**ABOUT THIS TASK**
Pull every line that includes the word "nose" out of the data below and copy it.

**Dataset excerpts**
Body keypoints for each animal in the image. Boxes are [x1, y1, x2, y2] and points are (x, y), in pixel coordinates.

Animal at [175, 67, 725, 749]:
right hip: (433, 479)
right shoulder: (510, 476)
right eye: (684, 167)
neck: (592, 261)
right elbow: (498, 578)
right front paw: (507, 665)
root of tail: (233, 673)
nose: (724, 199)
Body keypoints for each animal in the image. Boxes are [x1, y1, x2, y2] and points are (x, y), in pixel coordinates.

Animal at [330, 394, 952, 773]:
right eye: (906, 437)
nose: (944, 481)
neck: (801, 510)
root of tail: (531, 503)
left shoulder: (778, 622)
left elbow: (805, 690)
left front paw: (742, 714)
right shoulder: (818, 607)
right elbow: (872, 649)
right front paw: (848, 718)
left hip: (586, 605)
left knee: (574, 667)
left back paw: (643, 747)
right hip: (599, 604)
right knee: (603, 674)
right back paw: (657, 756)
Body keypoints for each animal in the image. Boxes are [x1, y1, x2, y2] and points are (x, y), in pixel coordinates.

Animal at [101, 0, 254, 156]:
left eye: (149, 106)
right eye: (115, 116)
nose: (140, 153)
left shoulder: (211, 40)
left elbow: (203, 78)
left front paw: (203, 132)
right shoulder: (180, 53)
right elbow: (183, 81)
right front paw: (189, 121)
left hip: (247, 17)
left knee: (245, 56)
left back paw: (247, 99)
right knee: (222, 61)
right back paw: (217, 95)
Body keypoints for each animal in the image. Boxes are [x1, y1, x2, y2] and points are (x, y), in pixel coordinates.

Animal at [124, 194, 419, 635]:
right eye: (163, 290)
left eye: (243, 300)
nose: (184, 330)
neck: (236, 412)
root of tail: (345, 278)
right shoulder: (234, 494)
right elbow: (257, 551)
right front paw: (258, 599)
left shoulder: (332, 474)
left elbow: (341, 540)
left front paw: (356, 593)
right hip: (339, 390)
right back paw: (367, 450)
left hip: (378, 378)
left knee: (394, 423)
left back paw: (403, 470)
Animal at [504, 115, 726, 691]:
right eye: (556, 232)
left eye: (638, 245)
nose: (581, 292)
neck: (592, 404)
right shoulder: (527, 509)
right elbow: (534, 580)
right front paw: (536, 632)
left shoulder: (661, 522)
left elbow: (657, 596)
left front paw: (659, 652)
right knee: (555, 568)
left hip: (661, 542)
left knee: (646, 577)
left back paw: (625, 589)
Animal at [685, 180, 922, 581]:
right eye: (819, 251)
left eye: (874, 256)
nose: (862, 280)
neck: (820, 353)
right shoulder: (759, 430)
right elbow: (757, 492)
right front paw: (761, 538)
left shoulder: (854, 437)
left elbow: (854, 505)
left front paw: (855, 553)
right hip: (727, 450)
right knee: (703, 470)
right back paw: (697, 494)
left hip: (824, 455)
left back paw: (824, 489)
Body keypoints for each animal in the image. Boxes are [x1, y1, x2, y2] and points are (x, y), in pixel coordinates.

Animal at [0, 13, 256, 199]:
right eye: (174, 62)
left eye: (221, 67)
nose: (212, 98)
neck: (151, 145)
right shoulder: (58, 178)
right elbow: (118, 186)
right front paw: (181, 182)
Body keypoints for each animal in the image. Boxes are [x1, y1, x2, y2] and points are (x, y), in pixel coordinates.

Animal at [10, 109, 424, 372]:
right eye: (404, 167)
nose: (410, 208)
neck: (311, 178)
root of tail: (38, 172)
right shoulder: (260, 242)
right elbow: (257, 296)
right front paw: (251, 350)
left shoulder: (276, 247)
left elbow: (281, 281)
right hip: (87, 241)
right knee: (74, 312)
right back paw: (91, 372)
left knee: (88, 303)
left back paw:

**OUTPUT OF THE EXERCISE**
nose: (724, 199)
nose: (944, 481)
nose: (140, 153)
nose: (184, 330)
nose: (581, 292)
nose: (862, 280)
nose: (212, 98)
nose: (410, 208)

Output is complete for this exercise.